Convert the lines, starting with the line that contains "locality: Richland County, at" and going on through the line that contains "collectors: O. E. Pearce", into a two-column CSV with the headers field and value. Give one row per line, with each part in its own quoted field and any line breaks replaced by spaces.

Stored data
━━━━━━━━

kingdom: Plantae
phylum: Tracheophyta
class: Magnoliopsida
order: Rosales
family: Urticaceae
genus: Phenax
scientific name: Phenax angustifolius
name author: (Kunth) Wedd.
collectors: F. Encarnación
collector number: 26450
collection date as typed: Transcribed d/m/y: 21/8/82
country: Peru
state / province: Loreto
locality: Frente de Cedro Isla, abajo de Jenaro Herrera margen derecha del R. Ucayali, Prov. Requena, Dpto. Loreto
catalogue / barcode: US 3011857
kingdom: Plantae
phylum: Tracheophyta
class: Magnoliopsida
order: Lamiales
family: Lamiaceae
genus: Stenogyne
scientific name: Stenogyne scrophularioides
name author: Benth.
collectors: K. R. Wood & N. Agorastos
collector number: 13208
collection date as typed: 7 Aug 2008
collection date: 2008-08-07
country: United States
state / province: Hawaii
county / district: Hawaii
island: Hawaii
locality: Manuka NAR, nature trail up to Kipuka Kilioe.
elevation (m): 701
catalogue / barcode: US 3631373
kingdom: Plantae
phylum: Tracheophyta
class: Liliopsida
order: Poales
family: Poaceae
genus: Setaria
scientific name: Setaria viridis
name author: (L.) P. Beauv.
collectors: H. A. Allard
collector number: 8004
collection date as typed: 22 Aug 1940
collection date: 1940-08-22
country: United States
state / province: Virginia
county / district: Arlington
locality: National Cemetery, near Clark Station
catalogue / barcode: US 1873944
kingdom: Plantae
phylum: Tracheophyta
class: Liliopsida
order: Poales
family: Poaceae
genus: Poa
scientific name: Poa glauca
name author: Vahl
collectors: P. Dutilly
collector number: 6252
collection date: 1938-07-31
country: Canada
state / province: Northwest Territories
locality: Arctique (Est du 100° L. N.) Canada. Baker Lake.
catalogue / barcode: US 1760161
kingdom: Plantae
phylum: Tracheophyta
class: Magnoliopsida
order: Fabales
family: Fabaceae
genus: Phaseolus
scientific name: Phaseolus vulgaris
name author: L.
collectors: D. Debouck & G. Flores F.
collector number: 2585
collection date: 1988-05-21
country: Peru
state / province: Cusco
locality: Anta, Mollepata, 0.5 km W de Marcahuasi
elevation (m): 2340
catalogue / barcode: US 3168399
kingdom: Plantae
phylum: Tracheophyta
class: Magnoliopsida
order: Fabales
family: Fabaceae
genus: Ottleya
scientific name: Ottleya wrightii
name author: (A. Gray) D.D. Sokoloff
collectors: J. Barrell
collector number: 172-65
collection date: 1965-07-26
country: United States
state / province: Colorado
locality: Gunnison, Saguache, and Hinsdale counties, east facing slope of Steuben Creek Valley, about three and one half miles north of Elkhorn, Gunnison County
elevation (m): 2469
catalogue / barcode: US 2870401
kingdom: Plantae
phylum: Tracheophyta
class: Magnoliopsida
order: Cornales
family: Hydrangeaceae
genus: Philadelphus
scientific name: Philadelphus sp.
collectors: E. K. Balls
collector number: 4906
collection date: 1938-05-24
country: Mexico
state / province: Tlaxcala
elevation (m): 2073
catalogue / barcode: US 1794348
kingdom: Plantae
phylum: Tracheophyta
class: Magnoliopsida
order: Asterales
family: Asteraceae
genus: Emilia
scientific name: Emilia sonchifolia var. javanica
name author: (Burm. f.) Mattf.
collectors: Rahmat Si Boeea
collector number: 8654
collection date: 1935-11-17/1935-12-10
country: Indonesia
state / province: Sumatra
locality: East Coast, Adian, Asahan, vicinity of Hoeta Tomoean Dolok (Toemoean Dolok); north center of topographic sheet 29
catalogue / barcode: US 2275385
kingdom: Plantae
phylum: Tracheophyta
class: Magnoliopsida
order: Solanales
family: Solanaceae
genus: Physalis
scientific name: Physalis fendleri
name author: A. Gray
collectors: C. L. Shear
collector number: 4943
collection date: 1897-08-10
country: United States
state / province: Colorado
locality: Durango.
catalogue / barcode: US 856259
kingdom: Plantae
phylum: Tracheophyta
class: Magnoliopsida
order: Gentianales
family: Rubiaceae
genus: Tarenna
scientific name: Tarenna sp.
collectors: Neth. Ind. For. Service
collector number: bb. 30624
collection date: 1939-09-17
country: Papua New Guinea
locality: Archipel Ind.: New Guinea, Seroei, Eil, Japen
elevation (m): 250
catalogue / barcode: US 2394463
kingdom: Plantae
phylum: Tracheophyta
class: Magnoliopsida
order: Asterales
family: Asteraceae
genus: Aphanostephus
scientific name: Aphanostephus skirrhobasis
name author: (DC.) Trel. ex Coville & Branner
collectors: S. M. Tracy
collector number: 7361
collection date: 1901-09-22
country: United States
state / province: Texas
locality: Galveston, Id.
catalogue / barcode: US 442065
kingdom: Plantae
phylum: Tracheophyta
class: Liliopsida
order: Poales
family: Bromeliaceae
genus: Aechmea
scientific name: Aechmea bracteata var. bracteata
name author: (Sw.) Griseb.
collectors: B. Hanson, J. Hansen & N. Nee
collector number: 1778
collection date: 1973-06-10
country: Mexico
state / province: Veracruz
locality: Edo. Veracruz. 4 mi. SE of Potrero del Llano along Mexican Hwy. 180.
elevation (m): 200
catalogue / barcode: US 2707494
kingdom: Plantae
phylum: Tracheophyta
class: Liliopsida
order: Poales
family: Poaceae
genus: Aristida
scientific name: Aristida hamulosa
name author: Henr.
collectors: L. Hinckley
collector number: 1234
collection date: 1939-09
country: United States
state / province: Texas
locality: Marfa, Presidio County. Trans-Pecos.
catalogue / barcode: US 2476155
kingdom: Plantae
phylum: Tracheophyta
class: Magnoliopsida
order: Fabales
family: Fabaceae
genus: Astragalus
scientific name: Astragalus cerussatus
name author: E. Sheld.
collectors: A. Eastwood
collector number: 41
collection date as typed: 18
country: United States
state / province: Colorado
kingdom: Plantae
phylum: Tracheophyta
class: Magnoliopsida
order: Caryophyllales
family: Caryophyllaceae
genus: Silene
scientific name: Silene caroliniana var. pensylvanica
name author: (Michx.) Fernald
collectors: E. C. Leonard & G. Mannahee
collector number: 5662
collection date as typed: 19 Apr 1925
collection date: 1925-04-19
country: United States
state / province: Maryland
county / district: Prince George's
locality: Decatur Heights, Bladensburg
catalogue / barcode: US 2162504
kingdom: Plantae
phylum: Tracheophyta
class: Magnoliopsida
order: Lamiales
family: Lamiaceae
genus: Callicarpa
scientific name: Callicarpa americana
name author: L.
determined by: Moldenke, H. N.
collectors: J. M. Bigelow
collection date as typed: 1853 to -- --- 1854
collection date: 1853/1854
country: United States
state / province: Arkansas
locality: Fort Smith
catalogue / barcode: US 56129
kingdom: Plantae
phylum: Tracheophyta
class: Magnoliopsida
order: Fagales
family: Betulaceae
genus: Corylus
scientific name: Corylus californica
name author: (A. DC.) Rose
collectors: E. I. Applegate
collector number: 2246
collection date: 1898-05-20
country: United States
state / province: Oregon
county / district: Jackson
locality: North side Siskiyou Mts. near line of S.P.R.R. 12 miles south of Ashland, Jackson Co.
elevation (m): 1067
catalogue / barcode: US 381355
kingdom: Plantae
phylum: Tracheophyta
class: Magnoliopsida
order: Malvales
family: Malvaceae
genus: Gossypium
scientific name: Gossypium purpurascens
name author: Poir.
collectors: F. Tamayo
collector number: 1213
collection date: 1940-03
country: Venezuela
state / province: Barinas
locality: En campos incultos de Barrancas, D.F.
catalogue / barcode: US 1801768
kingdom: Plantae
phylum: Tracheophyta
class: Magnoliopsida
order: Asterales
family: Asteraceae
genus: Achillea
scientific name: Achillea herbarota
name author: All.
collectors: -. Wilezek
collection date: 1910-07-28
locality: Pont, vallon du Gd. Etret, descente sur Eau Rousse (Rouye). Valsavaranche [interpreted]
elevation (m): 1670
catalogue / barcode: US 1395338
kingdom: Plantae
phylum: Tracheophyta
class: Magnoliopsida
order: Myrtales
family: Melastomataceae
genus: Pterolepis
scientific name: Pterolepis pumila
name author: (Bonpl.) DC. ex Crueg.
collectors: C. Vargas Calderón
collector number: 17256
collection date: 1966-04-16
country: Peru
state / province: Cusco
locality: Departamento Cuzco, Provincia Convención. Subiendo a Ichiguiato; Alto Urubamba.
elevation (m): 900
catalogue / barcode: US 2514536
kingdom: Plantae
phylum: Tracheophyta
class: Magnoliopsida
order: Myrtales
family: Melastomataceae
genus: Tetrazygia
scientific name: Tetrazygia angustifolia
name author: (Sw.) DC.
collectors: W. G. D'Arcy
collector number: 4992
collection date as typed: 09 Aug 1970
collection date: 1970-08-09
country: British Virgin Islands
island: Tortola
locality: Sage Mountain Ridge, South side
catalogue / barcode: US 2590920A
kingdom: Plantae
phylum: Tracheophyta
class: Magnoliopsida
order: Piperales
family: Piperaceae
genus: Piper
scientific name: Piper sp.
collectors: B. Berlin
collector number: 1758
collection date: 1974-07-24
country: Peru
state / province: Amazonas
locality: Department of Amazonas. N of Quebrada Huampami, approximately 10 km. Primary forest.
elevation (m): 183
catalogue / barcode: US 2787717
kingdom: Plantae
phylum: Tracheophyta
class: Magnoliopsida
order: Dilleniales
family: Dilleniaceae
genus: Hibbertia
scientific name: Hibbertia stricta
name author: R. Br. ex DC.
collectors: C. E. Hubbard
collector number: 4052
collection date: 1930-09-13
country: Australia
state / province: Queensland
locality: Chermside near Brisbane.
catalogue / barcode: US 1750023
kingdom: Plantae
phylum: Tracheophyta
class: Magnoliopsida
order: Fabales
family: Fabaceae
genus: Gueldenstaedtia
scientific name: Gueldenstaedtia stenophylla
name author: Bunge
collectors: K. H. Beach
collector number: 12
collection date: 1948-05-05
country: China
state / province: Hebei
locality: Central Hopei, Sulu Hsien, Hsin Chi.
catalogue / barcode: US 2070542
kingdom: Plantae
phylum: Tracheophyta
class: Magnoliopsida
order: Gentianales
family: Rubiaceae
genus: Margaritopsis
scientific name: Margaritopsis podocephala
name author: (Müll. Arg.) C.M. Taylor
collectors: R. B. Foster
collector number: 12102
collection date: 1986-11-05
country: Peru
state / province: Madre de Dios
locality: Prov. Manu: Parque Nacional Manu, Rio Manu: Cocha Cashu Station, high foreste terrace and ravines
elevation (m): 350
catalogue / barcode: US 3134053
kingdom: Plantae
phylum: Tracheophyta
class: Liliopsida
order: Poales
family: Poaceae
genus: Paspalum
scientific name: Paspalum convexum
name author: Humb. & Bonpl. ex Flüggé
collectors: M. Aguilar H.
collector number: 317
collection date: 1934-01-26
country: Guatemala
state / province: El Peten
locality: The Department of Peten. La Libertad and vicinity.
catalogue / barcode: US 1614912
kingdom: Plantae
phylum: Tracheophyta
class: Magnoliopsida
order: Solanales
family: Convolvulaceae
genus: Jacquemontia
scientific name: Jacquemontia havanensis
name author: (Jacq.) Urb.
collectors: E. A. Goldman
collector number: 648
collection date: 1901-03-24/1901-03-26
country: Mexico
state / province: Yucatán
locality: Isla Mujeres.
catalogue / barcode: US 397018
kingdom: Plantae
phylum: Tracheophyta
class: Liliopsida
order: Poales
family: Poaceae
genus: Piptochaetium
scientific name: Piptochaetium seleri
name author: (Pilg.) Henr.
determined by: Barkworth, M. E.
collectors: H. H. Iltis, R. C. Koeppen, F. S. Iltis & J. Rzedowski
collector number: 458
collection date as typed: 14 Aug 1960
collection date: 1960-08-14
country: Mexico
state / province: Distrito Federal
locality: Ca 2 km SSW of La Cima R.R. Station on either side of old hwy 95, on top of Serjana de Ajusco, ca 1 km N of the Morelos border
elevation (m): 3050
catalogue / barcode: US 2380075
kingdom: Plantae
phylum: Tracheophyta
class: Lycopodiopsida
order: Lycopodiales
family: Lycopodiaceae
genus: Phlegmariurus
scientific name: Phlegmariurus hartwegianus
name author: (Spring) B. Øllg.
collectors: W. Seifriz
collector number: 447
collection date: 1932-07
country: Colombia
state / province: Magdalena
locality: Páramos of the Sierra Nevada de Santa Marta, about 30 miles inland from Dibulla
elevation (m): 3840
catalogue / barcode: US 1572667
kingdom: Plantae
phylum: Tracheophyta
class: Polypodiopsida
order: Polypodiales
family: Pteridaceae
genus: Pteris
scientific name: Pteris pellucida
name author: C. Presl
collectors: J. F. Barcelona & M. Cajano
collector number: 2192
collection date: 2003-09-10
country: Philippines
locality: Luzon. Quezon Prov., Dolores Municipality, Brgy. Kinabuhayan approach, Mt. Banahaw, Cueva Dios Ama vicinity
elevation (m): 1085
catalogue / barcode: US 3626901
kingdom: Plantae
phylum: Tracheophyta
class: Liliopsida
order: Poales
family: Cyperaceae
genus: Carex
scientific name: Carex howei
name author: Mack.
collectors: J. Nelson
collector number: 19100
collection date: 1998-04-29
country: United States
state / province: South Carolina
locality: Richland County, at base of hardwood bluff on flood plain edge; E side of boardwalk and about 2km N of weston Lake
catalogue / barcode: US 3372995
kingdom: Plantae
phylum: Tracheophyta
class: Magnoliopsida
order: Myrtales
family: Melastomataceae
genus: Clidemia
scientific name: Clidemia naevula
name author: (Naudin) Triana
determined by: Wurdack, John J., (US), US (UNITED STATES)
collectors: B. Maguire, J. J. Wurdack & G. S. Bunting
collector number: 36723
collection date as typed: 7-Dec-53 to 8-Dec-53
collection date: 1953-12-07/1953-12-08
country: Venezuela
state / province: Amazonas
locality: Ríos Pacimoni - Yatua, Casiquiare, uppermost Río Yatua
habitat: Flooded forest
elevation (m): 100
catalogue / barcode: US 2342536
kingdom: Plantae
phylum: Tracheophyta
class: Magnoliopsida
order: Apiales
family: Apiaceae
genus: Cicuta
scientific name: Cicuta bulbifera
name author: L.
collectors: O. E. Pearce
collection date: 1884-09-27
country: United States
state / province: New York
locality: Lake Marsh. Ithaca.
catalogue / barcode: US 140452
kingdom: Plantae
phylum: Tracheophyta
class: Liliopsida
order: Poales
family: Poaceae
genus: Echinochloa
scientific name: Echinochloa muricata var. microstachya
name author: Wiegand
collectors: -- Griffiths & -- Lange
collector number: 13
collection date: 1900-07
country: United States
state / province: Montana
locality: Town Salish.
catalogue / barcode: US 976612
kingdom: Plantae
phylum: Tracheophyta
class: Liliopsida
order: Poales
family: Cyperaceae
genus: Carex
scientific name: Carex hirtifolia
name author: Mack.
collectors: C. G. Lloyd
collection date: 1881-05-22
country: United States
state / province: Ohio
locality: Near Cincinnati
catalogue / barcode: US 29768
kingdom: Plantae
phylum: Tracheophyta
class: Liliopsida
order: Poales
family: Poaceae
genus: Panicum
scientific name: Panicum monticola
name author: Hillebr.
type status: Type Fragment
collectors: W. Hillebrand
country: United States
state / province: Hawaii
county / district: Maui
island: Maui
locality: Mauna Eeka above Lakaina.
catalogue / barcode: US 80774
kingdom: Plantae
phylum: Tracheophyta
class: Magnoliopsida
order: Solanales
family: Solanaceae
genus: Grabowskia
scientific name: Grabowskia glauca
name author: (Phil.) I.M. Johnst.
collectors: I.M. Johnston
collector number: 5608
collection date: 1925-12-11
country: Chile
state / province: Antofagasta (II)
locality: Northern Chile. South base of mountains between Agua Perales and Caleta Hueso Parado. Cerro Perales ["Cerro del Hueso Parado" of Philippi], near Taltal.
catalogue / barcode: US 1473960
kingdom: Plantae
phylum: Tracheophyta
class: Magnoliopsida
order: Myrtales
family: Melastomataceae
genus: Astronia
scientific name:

━━━━━━━━

THE OUTPUT
field,value
"locality:","Richland County, at base of hardwood bluff on flood plain edge; E side of boardwalk and about 2km N of weston Lake"
"catalogue / barcode:","US 3372995"
"kingdom:","Plantae"
"phylum:","Tracheophyta"
"class:","Magnoliopsida"
"order:","Myrtales"
"family:","Melastomataceae"
"genus:","Clidemia"
"scientific name:","Clidemia naevula"
"name author:","(Naudin) Triana"
"determined by:","Wurdack, John J., (US), US (UNITED STATES)"
"collectors:","B. Maguire, J. J. Wurdack & G. S. Bunting"
"collector number:","36723"
"collection date as typed:","7-Dec-53 to 8-Dec-53"
"collection date:","1953-12-07/1953-12-08"
"country:","Venezuela"
"state / province:","Amazonas"
"locality:","Ríos Pacimoni - Yatua, Casiquiare, uppermost Río Yatua"
"habitat:","Flooded forest"
"elevation (m):","100"
"catalogue / barcode:","US 2342536"
"kingdom:","Plantae"
"phylum:","Tracheophyta"
"class:","Magnoliopsida"
"order:","Apiales"
"family:","Apiaceae"
"genus:","Cicuta"
"scientific name:","Cicuta bulbifera"
"name author:","L."
"collectors:","O. E. Pearce"